(DATA FOR REVIEW)
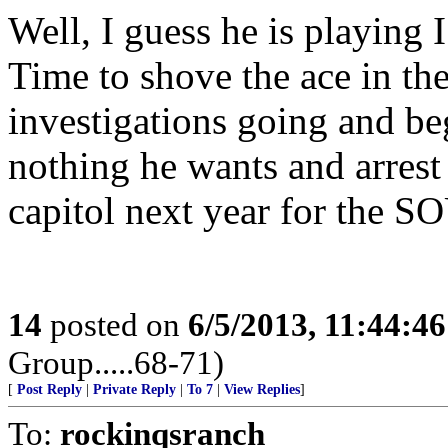
Well, I guess he is playing I
Time to shove the ace in the
investigations going and be
nothing he wants and arrest
capitol next year for the S
14
posted on
6/5/2013, 11:44:4
Group.....68-71)
[
Post Reply
|
Private Reply
|
To 7
|
View Replies
]
To:
rockinqsranch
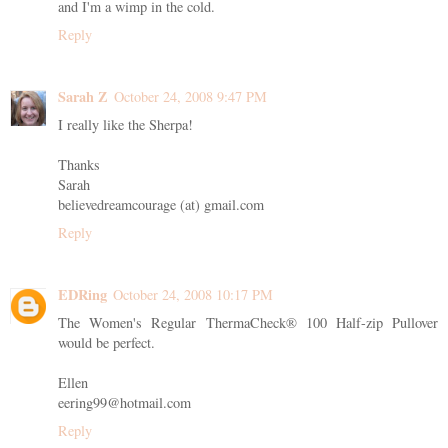
and I'm a wimp in the cold.
Reply
Sarah Z
October 24, 2008 9:47 PM
I really like the Sherpa!
Thanks
Sarah
believedreamcourage (at) gmail.com
Reply
EDRing
October 24, 2008 10:17 PM
The Women's Regular ThermaCheck® 100 Half-zip Pullover
would be perfect.
Ellen
eering99@hotmail.com
Reply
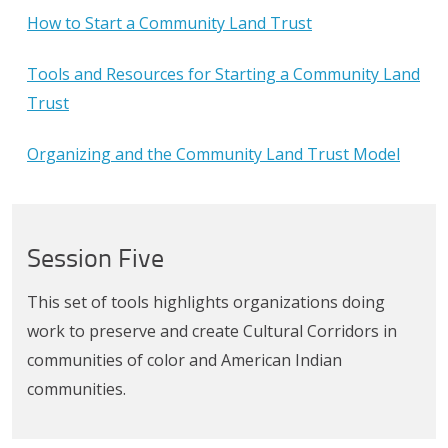
How to Start a Community Land Trust
Tools and Resources for Starting a Community Land
Trust
Organizing and the Community Land Trust Model
Session Five
This set of tools highlights organizations doing
work to preserve and create Cultural Corridors in
communities of color and American Indian
communities.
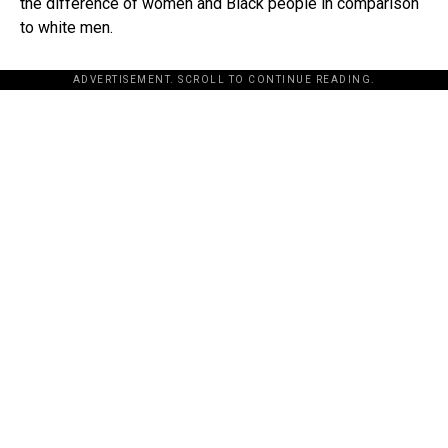
the difference of women and Black people in comparison
to white men.
ADVERTISEMENT. SCROLL TO CONTINUE READING.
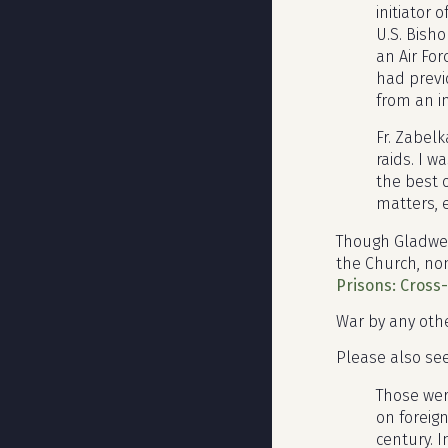
initiator
U.S. Bish
an Air Fo
had previ
from an i
Fr. Zabel
raids. I w
the best 
matters, e
Though Gladwell
the Church, non
Prisons: Cross
War by any othe
Please also se
Those wer
on foreig
century.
(End DATA FOR REVIEW)
DIRECTIONS FOR THIS TASK: Where a line of the entries contains the word "Land", count it, then state the total and nothing else.

RESPONSE BELOW: 3